(Revision comparison data)
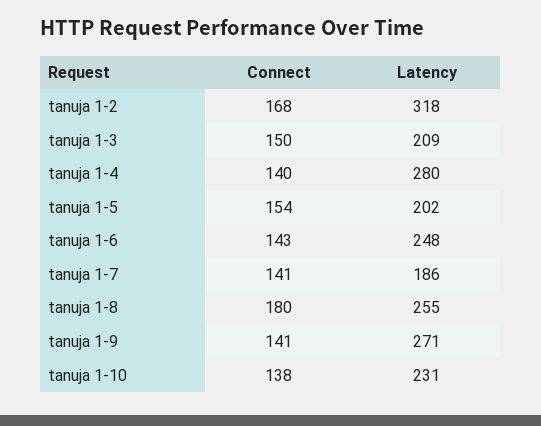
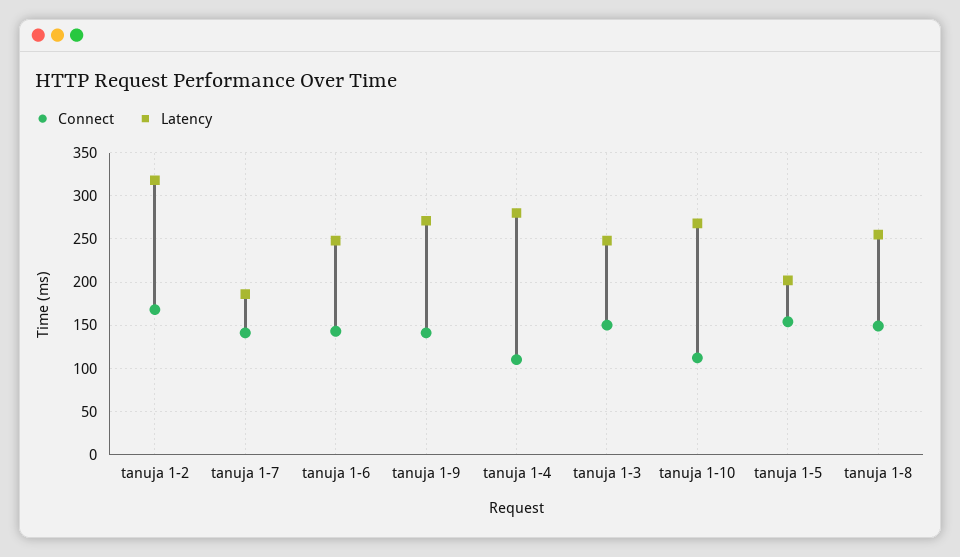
Latency, tanuja 1-3: 209 -> 250
Connect, tanuja 1-4: 140 -> 110
Connect, tanuja 1-8: 180 -> 150
Connect, tanuja 1-10: 138 -> 110
Latency, tanuja 1-10: 231 -> 270

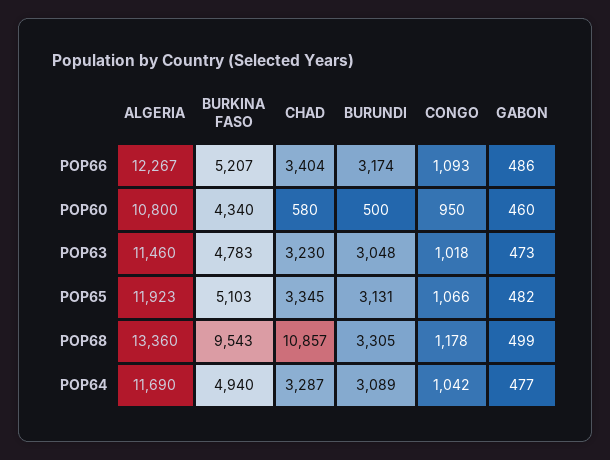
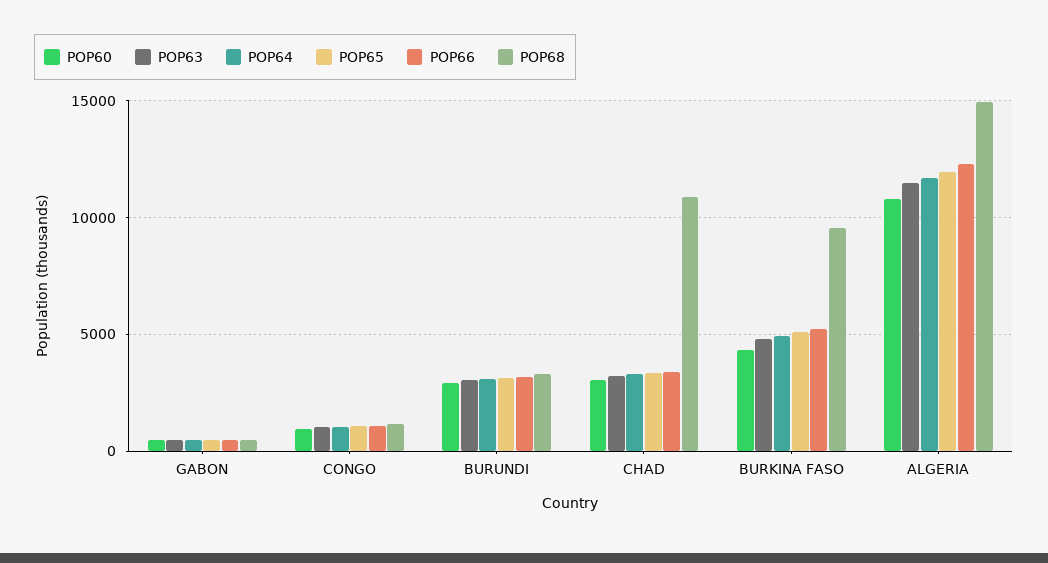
POP60, CHAD: 580 -> 3000
POP60, BURUNDI: 500 -> 3000
POP68, ALGERIA: 13360 -> 15000

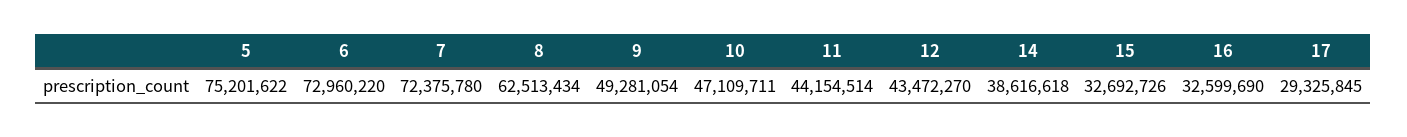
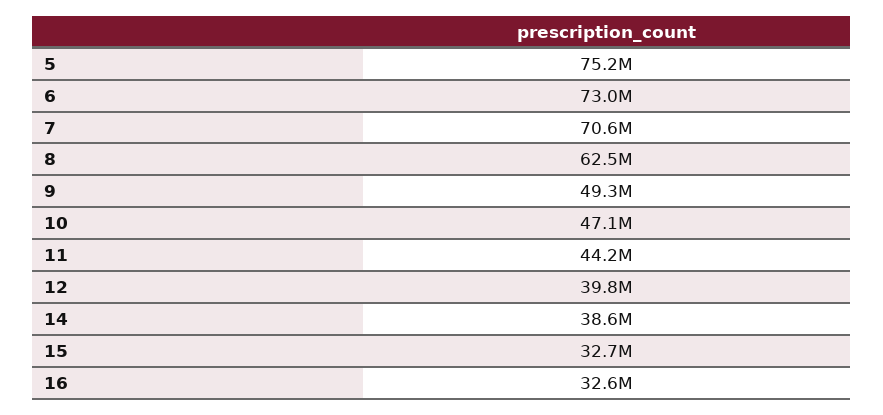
7: 72375780 -> 70600000
12: 43472270 -> 39800000
17: 29325845 -> none

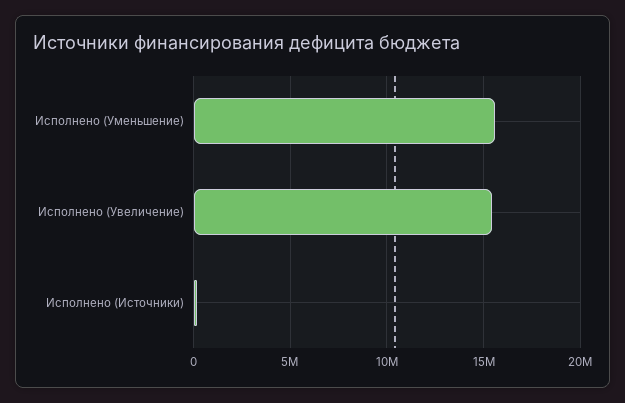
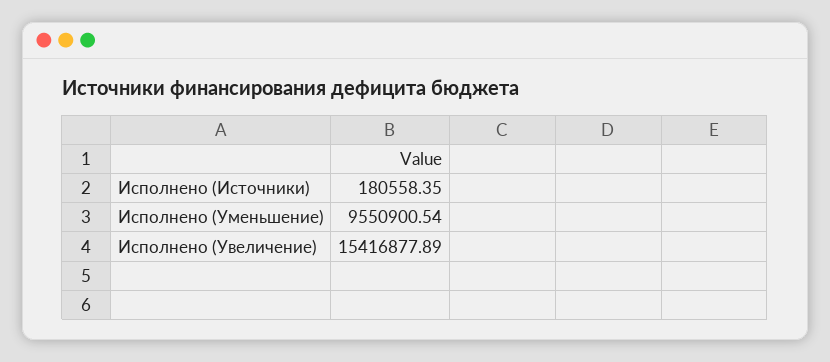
Исполнено (Уменьшение): 15500000 -> 9550900.54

**What the task asks:** Render all entries verbatim, excluding any pictures they hold.

**Response box:**
Latency, tanuja 1-3: 209 -> 250
Connect, tanuja 1-4: 140 -> 110
Connect, tanuja 1-8: 180 -> 150
Connect, tanuja 1-10: 138 -> 110
Latency, tanuja 1-10: 231 -> 270

POP60, CHAD: 580 -> 3000
POP60, BURUNDI: 500 -> 3000
POP68, ALGERIA: 13360 -> 15000

7: 72375780 -> 70600000
12: 43472270 -> 39800000
17: 29325845 -> none

Исполнено (Уменьшение): 15500000 -> 9550900.54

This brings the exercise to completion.